Конец мая или начало июня 1945
года. Мы едем в Берлин. Не помню, сколько мы ехали, но вот поезд подошел к
Берлину на вокзал Шпандау. Здание вокзала - в развалинах. Весь район
полностью разрушен, улицы завалены щебнем, в середине улицы расчищен
проезд. Не у кого спросить, куда нам следует двигаться, мы - в английской
зоне оккупации города. Увидели такого же, как и раньше, немецкого
полицейского со споротыми фашистскими орлами. Он объяснил мне,
выступавшему в качестве переводчика, что русская военная комендатура
находится в центре города на площади Александрплатц. Туда надо добираться
на метро (U-Bahn), станция единственной восстановленной линии находится
отсюда в нескольких кварталах, туда можно дойти только пешком.

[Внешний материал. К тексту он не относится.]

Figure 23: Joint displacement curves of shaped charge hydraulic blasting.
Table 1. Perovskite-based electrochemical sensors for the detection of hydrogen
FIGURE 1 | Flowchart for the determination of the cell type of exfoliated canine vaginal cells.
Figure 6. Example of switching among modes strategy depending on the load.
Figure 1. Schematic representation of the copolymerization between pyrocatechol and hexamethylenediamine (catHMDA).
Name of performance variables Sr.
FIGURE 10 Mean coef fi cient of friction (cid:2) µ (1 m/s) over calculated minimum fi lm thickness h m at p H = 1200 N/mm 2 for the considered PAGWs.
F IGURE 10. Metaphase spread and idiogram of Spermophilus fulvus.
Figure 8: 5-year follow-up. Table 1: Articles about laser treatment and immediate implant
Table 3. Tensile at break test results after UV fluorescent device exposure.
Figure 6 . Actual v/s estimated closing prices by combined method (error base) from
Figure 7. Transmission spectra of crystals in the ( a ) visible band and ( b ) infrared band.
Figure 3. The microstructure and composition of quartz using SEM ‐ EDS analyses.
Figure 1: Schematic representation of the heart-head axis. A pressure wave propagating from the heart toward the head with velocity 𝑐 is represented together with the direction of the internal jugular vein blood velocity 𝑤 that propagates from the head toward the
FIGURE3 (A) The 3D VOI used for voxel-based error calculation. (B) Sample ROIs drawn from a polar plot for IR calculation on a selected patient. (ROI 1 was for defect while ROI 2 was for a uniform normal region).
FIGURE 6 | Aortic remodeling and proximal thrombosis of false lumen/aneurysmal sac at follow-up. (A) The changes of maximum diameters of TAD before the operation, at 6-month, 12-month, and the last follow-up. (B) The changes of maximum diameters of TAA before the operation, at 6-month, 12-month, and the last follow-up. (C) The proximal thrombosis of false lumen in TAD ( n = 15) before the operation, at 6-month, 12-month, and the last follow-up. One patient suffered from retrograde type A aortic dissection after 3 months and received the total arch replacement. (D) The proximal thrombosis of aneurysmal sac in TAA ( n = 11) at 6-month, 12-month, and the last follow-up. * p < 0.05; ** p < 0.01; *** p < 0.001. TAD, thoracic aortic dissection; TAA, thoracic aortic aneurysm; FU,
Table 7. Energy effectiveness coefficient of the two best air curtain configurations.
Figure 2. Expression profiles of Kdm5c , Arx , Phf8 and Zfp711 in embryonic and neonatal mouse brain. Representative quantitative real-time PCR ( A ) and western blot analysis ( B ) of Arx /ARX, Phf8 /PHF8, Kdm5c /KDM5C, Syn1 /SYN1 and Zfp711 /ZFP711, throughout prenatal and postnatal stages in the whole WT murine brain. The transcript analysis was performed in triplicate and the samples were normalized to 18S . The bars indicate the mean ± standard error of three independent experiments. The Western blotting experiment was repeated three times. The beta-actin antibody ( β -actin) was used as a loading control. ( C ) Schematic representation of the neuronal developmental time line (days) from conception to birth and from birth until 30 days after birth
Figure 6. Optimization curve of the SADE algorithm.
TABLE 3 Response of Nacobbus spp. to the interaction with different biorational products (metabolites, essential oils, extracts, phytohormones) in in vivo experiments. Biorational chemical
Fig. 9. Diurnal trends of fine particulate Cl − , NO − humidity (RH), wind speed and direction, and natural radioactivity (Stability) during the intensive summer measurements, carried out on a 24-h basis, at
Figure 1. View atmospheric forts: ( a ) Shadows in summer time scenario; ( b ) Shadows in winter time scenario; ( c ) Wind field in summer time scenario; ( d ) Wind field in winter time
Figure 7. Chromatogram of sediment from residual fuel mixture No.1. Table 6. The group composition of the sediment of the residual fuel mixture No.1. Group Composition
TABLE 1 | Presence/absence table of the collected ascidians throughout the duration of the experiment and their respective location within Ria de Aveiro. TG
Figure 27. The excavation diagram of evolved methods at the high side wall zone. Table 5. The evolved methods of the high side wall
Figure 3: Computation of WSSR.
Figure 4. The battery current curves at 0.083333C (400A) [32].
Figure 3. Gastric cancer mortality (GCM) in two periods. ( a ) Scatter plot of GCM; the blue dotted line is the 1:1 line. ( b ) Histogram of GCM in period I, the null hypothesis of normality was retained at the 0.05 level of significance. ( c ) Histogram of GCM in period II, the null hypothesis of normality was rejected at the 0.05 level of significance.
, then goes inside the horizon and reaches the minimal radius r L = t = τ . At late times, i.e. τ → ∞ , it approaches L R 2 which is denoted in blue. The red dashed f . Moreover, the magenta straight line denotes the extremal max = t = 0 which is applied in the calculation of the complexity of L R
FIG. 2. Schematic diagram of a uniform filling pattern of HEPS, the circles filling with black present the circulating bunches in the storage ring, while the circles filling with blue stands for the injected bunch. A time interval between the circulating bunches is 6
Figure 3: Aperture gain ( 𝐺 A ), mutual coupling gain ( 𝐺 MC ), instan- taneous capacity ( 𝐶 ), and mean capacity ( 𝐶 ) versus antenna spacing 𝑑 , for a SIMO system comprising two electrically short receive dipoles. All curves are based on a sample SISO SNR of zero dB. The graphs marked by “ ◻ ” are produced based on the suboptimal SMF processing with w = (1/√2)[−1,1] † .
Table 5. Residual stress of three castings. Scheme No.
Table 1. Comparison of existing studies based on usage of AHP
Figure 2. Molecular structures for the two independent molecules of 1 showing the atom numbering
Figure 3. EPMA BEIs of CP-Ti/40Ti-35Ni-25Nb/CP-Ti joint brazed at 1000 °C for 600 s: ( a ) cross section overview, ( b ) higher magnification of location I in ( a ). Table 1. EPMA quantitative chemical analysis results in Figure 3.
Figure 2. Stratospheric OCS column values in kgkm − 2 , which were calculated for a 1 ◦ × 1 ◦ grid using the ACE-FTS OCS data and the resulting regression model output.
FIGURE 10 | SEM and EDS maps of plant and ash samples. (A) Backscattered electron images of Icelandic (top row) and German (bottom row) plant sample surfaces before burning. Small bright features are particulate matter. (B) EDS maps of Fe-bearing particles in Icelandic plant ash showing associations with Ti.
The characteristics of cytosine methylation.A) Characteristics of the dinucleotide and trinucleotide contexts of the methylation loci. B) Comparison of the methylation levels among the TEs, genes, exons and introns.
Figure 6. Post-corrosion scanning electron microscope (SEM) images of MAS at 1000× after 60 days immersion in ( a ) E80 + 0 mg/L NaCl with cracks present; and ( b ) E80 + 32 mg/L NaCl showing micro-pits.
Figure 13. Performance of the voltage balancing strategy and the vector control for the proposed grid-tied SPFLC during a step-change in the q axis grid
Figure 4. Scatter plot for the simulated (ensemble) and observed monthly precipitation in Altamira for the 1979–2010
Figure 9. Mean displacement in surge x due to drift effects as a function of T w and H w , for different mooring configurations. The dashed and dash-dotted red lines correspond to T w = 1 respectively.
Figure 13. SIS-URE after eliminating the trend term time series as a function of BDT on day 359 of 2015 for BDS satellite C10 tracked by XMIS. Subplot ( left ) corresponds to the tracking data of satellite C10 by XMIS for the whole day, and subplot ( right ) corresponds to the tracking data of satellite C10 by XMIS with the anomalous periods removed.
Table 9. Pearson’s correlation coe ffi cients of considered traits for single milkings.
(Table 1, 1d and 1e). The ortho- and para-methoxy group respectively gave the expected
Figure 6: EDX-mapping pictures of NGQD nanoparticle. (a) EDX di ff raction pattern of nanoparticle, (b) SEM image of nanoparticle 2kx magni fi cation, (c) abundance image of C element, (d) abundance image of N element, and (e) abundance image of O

Пошли, ковыляя и спотыкаясь о
куски стен и кучи щебня, часто прибегая к расспросам прохожих. Нашли
станцию метро.
С трудом втиснулись в переполненный вагон и поехали. В
тоннеле часто проезжали провалы от взорвавшихся бомб, в которые проникал
сверху дневной свет. Приехали на Александрплац, вышли наверх. Кругом много
разрушений, но меньше, чем в Шпандау. Здание ратуши с башенкой на крыше с
характерным красным фасадом уцелело. На площади перед ратушей -
импровизированный рынок. На нем, к нашему удивлению, полно американских
военных, меняющих продукты (тушенку и колбасу) на ценные вещи – хрусталь,
фарфор, украшения. Видел даже военных в больших чинах, судя по количеству
звезд на пилотках.
Встретился патруль из наших
солдат в сопровождении офицера. Показали документы. Оказалось, что центральная
военная комендатура не здесь, а в части города под названием Лихтенберг.
Здесь поблизости есть отдел комендатуры, неподалеку от площади. Офицер
откомандировал солдата проводить нас туда.
Пришли, предъявили документы. За
время пути наши повязки промокли, требовалась перевязка. Попросили направить
нас в госпиталь, чтобы это сделать. Нас направили в госпиталь,
обслуживавший гражданское население Берлина, пострадавшее от обстрелов и
бомбежки, в нем работали немецкие врачи. Здесь нас немедленно приняли и
перевязали. На соседнем столе в перевязочной, где мне обрабатывали ногу,
лежал пожилой немец, самостоятельно пришедший на перевязку. У него была
оторвана нога ниже колена, культя, опухшая и окровавленная, во многих
местах была прострелена осколками.
Глядя на него, мне показалась
ничтожной моя почти за-жившая рана, не стоившая того времени, которое
немецкие врачи были вынуждены на меня потратить.
После перевязки нужно было снова
спускаться в метро, чтобы ехать в Лихтенберг. Но неподалеку был виден полуразбитый
Рейхстаг. Как же не побывать там? Пришли. Еще невыветрившийся запах гари,
стены исцарапаны росписями, теперь часто демонстрируемыми в кинофильмах.
Резиновой нашлепкой на конце костыля, оставлявшей черные следы на бетоне,
я нацарапал на одном из простенков дату и свое имя.
На метро, в такой же давке
приехали в Лихтенберг. Эта часть города совсем не пострадала. Кругом
площади, окружающей выход из метро, стояли многоэтажные серые дома с
целыми стеклами, с вывесками. Почему-то запомнилось название «Spaarkasse» -
не сберкасса ли это?
Быстро нашли комендатуру. После
недолгого ожидания получили направление в «фильтрационный пункт», который
находился ....Ну не чудно ли?! - в таком знакомом мне городе Торунь, в
Польше. Получили проездные документы и направление в продовольственный
пункт, где нам выдали продукты на дорогу. Как только расположились в скверике,
чтобы разделить продукты между собой, как нас окружила толпа немцев. Я
понял, что все они были голодны. Вот как быстро переменились наши роли!